Abstract

With the growth of the global population (7.3–9.7 billion), crop production needs to be doubled by 2050. Outbreaks of pest and pathogenic biotic stresses and drought, salinity, higher temperature, flooding, and heavy metal abiotic stresses pose a high risk to agricultural production to feed the rapidly growing population under threat of global climate changes. Genome editing technologies are potential tools to revolutionize functional genomics research, and biotic and abiotic stress tolerance in plants. Clustered Regularly Interspaced Short Palindromic Repeats (CRISPR)-Cas (CRISPR-associated nuclease) is a breakthrough genome editing technology with two classes on the basis of Cas effector module architecture.

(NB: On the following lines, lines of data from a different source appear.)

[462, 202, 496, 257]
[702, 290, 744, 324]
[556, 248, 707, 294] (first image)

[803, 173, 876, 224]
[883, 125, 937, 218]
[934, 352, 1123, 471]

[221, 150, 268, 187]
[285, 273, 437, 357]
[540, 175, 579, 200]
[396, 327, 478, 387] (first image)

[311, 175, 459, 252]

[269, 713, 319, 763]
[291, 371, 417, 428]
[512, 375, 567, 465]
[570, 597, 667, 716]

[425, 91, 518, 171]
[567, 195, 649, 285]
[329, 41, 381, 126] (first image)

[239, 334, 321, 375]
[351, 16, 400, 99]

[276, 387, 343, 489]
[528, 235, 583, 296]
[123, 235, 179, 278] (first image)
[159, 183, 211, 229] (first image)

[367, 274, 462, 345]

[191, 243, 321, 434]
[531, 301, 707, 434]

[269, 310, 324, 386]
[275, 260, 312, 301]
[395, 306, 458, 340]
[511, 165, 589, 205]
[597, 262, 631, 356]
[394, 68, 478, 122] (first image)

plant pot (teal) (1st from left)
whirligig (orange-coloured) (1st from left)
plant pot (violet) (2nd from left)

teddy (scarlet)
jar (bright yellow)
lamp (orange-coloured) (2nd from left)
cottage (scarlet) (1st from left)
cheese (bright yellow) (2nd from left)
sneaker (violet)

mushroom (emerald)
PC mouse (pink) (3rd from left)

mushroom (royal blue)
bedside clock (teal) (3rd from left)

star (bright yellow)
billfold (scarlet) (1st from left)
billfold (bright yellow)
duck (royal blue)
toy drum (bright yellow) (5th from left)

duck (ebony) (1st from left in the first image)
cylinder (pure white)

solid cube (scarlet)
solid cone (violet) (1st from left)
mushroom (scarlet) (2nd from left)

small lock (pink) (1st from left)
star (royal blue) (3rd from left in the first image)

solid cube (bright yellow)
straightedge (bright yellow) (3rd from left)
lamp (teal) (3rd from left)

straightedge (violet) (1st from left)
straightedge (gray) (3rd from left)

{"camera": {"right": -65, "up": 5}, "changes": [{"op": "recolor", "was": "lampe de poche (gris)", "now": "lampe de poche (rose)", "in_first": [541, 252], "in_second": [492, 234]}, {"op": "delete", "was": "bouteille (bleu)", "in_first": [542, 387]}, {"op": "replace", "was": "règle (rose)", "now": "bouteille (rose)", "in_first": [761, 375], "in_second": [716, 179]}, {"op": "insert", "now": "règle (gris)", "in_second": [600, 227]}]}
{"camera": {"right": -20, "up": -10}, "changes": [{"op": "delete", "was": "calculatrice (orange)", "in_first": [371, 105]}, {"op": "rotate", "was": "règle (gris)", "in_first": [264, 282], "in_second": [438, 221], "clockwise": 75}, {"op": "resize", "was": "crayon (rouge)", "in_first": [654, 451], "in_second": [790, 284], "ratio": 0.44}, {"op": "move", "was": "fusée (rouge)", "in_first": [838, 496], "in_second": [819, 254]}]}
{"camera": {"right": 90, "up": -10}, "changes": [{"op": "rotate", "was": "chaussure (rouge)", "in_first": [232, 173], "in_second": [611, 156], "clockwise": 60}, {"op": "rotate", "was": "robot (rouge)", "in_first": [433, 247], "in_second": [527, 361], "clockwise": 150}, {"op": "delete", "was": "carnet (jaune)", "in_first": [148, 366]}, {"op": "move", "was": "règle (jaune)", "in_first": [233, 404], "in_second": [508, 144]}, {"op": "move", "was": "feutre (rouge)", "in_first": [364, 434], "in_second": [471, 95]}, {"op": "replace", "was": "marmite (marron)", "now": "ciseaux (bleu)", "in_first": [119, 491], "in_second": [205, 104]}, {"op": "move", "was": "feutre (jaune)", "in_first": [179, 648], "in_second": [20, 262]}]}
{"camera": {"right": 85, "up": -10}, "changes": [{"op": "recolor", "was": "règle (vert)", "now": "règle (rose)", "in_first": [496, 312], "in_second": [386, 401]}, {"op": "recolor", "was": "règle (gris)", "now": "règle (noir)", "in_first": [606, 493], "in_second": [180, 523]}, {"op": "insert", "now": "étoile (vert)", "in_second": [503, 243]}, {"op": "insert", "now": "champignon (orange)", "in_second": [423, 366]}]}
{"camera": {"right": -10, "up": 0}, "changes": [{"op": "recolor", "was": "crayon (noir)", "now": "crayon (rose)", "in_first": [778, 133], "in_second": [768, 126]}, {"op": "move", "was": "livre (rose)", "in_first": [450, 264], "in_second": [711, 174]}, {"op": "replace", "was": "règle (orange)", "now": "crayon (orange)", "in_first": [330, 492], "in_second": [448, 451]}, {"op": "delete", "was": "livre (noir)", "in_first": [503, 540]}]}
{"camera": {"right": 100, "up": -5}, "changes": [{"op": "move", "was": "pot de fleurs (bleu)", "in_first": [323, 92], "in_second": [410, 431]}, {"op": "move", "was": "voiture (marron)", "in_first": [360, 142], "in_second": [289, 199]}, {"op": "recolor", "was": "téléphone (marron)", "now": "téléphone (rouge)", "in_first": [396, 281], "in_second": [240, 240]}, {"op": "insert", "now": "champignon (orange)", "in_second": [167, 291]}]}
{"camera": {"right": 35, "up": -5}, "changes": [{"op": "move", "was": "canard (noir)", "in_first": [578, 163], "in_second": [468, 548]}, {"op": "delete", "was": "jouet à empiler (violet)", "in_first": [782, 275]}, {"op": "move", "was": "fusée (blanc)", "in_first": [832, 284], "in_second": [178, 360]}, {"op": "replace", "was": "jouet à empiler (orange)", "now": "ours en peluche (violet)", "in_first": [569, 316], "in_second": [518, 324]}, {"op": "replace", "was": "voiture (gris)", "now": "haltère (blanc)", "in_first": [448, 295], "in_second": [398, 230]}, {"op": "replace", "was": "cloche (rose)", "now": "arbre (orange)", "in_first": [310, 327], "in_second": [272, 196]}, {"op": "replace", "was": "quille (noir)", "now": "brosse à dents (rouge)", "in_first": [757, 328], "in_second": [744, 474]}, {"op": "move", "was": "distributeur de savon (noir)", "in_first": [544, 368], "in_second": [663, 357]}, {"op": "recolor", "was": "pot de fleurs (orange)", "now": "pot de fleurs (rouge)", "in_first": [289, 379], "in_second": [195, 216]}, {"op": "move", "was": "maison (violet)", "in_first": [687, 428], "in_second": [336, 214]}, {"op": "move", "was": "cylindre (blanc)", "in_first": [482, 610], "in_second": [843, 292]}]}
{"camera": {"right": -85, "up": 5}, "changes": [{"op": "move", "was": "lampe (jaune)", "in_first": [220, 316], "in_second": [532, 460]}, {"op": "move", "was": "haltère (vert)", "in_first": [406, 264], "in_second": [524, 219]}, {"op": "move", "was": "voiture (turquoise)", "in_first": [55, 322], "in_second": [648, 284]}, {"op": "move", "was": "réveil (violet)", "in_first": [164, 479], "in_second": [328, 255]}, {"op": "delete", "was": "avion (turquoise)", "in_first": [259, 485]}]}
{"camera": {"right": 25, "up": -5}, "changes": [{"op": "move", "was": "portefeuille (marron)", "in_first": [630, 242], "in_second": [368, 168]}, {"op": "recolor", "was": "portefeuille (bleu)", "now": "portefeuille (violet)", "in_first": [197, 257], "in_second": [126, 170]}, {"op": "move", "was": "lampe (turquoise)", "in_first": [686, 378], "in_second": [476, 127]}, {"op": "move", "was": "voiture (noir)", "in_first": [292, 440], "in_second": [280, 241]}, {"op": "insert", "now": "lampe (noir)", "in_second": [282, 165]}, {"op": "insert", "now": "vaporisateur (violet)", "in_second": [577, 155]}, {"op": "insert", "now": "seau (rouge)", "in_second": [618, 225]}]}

Class 1 with multisubunit Cas protein complexes is subdivided into type I, III, and IV. Class 2 with a single large Cas protein is subdivided into type II, V, and VI. CRISPR/Cas-based editing in crop trait improvement developments is a fast, cheap, precise, user-friendly, and highly efficient tool against biotic and abiotic stress tolerance. The CRISPR/Cas-mediated genome editing depends on customized Cas endonucleases to create double-stranded breaks at target sites which are repaired by intracellular error-prone nonhomologous end-joining and homology-directed repair pathways in in vivo conditions. This chapter highlights the current knowledge and potential avenues offered by the different types of CRISPR/Cas-mediated genome editing tools in complex traits of abiotic and biotic stresses for the development of stress-tolerant plants with elevated crop productivity and boosted adaptation to changing climate in the future decades.